Every line holding the string "opdrachtgevers" is to be copied from the entries below.

__DATA UNDER STUDY__

------------

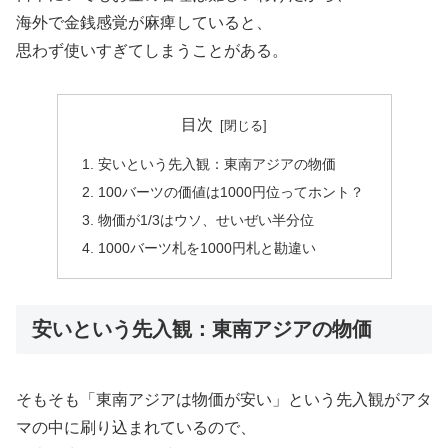
海外で金銭感覚が麻痺していると、
思わず使いすぎてしまうことがある。
目次
安いという先入観：東南アジアの物価
100バーツの価値は1000円位ってホント？
物価が1/3はウソ、せいぜい半分位
1000バーツ札を1000円札と勘違い
安いという先入観：東南アジアの物価
そもそも「東南アジアは物価が安い」という先入観がアタ
マの中に刷り込まれているので、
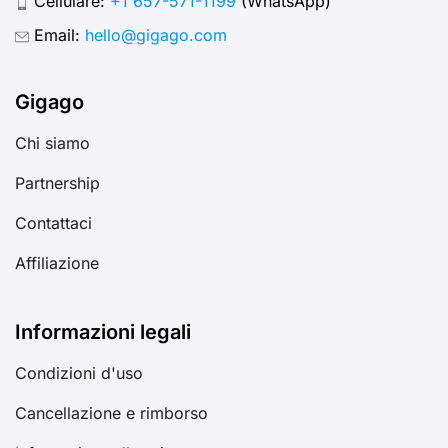
Cellulare:
+1 657-571-1199
(WhatsApp)
Email:
hello@gigago.com
Gigago
Chi siamo
Partnership
Contattaci
Affiliazione
Informazioni legali
Condizioni d'uso
Cancellazione e rimborso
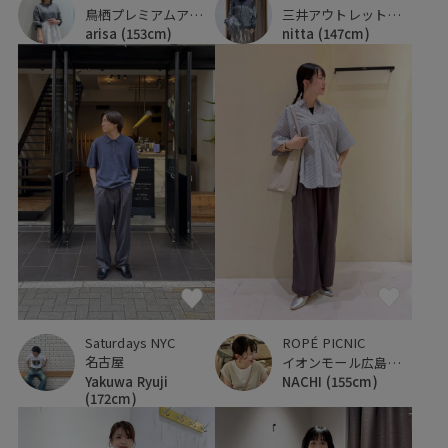
鳥栖プレミアムアウトレット
三井アウトレットパーク 入間
arisa
(153cm)
nitta
(147cm)
Saturdays NYC
ROPÉ PICNIC
名古屋
イオンモール広島府中
Yakuwa Ryuji
NACHI
(155cm)
(172cm)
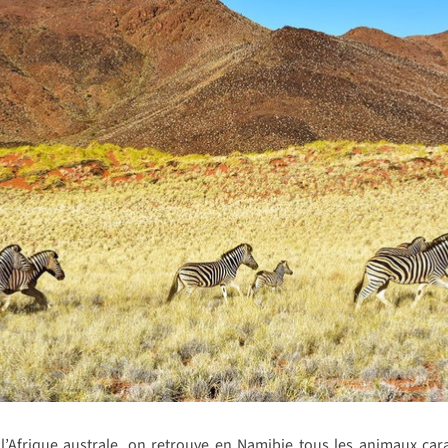
’Afrique australe, on retrouve en Namibie tous les animaux cara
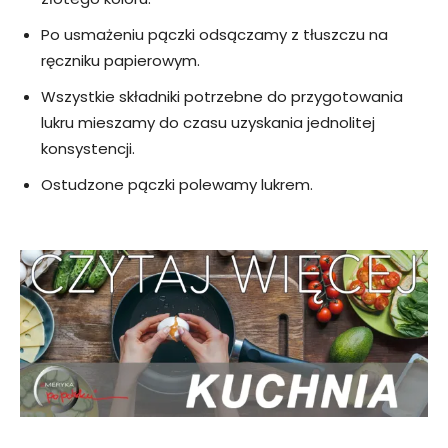
Po usmażeniu pączki odsączamy z tłuszczu na
ręczniku papierowym.
Wszystkie składniki potrzebne do przygotowania
lukru mieszamy do czasu uzyskania jednolitej
konsystencji.
Ostudzone pączki polewamy lukrem.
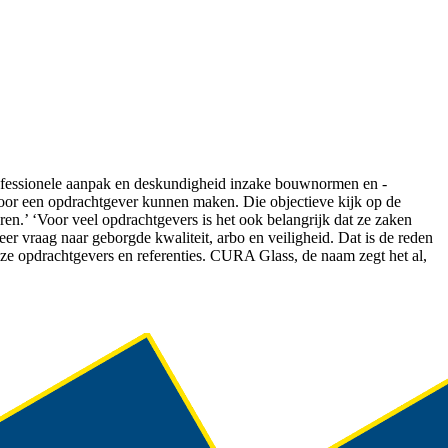
ofessionele aanpak en deskundigheid inzake bouwnormen en -
e voor een opdrachtgever kunnen maken. Die objectieve kijk op de
ren.’ ‘Voor veel opdrachtgevers is het ook belangrijk dat ze zaken
meer vraag naar geborgde kwaliteit, arbo en veiligheid. Dat is de reden
nze opdrachtgevers en referenties. CURA Glass, de naam zegt het al,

------------

__RESPONSE TO THE EXERCISE__
ren.’ ‘Voor veel opdrachtgevers is het ook belangrijk dat ze zaken
nze opdrachtgevers en referenties. CURA Glass, de naam zegt het al,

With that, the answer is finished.